*Your tasks*
A. Answer these questions about the notebook excerpt, each on its own line and marked (i), (ii), (iii) to match:
(i) What directory name is joined to the current working directory to set path_out?
(ii) According to the text, what is the file `parameters.yml`?
(iii) In step 6, what are the 1D snapshots of?
B. Transcribe the notebook excerpt between "3. Inspect the" and "path_out = os.path.join(os.getcwd(), 'struphy_run_main/')", inclusive, with no changes to any character.

*Excerpted passage*
3. Inspect the data generated during post processing.
4. Extract the time grid.
5. Look at binning data of the kinetic distribution function (in v and in x-v space).
6. Look at 1D snapshots of one component of the magnetic field.

At first, we look at the raw data coming from the simulation (before post processing):

In [None]:
import os

path_out = os.path.join(os.getcwd(), 'struphy_run_main/')

os.listdir(path_out)

Two files and one folder named `data/` have been created by the simulation. The file `parameters.yml` is a copy of the parameter file used in the simulation. Let us check the metadata in `meta.txt`, where we can find some useful information about the simulation, such as date of execution, operating system, number of processes etc.:

In [None]:
with open(os.path.join(path_out, 'meta.txt')) as file:
    print(file.read())

Let us now inspect the content of the `data/` folder:

In [None]:
path_data = os.path.join(path_out, 'data/')

*Input data*
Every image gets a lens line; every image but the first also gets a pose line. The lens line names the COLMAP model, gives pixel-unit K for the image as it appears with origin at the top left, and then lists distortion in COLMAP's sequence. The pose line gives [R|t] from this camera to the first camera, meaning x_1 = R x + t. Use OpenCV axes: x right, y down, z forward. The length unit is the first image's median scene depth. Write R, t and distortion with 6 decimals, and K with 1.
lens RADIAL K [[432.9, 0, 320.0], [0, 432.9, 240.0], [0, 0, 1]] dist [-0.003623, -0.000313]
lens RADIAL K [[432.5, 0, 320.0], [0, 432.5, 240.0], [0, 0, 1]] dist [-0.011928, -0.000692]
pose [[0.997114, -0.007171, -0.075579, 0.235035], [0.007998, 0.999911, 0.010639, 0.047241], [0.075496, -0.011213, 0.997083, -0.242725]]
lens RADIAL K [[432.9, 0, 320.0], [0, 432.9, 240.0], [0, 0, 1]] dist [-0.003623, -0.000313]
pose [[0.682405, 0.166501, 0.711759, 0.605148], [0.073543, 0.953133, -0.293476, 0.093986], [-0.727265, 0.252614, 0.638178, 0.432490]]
==
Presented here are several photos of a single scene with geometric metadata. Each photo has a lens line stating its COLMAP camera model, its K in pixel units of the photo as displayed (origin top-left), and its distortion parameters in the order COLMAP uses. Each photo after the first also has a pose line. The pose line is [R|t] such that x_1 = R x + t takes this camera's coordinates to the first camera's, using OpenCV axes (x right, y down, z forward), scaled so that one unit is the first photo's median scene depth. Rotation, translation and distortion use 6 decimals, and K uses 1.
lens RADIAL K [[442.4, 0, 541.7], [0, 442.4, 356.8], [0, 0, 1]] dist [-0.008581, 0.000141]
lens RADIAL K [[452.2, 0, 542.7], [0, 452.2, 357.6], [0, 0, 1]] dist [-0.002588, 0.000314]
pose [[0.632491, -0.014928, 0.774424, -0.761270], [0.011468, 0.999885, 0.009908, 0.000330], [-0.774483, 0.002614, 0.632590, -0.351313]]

*Task-by-task solutions*
A.
(i) 'struphy_run_main/'
(ii) A copy of the parameter file used in the simulation.
(iii) One component of the magnetic field.

B.
3. Inspect the data generated during post processing.
4. Extract the time grid.
5. Look at binning data of the kinetic distribution function (in v and in x-v space).
6. Look at 1D snapshots of one component of the magnetic field.

At first, we look at the raw data coming from the simulation (before post processing):

In [None]:
import os

path_out = os.path.join(os.getcwd(), 'struphy_run_main/')